- 59°07′11″N 11°23′18″E﻿ / ﻿59.119674°N 11.38846°E
- Established: 1591
- Dissolved: 21 April 2021
- Jurisdiction: Southeastern Østfold
- Location: Halden, Norway
- Coordinates: 59°07′11″N 11°23′18″E﻿ / ﻿59.119674°N 11.38846°E
- Appeals to: Borgarting Court of Appeal

= Halden District Court =

Former district court in Norway

Halden District Court (Halden tingrett) was a district court in southeastern Østfold county, Norway. The court was based in Halden. The court existed until 2021. It had jurisdiction over Aremark Municipality and Halden Municipality. Cases from this court could be appealed to Borgarting Court of Appeal.

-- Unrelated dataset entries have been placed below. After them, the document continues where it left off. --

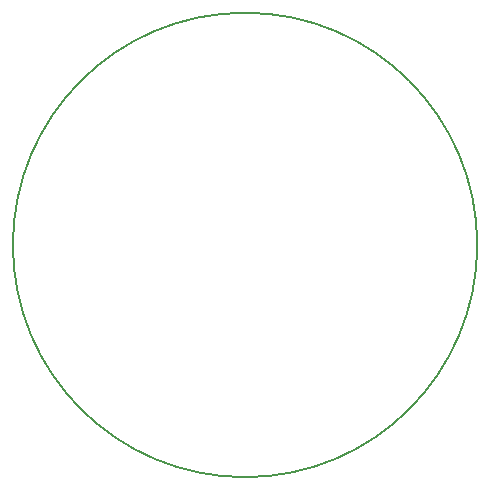
<source format=gm1>
G04*
G04 #@! TF.GenerationSoftware,Altium Limited,Altium Designer,22.6.1 (34)*
G04*
G04 Layer_Color=16711935*
%FSLAX44Y44*%
%MOMM*%
G71*
G04*
G04 #@! TF.SameCoordinates,74DF644D-C5CC-47E8-8FD8-F3D1935BC2B4*
G04*
G04*
G04 #@! TF.FilePolarity,Positive*
G04*
G01*
G75*
%ADD12C,0.2000*%
D12*
X903478Y560832D02*
G03*
X903478Y560832I-196596J0D01*
G01*
D02*
G03*
X903478Y560832I-196596J0D01*
G01*
M02*

</source>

The court was a court of first instance. Its judicial duties were mainly to settle criminal cases and to resolve civil litigation as well as bankruptcy. The administration and registration tasks of the court included death registration, issuing certain certificates, performing duties of a notary public, and officiating civil wedding ceremonies. Cases from this court were heard by a combination of professional judges and lay judges.

==History==
===Idd og Marker District Court===
The court was created in 1591, but at that time it was called Idd og Marker District Court. Originally, it included Aremark, Idd, Rødenes, and part of Berg. In 1678, the rest of Berg and the Skjeberg area were moved to this court's jurisdiction. Also in 1678, the Rødenes area was moved to the neighboring Rakkestad District Court. In 1796, the Fredrikshald city court was incorporated into Idd og Marker District Court.

On 24 August 1933, Skjeberg Municipality was transferred to the Tune District Court. From 1952-1964, the Degernes area part of this court's jurisdiction (it was part of Rakkestad District Court before and after that time. On 1 January 1964, Rødenes Municipality became part of the Heggen og Frøland District Court.

===Halden District Court===
On 1 January 1967, after a large municipal merger, the name of the court was changed to Halden District Court.

On 26 April 2021, Halden District Court was merged with the Fredrikstad District Court, Moss District Court, and Sarpsborg District Court to create the new Søndre Østfold District Court.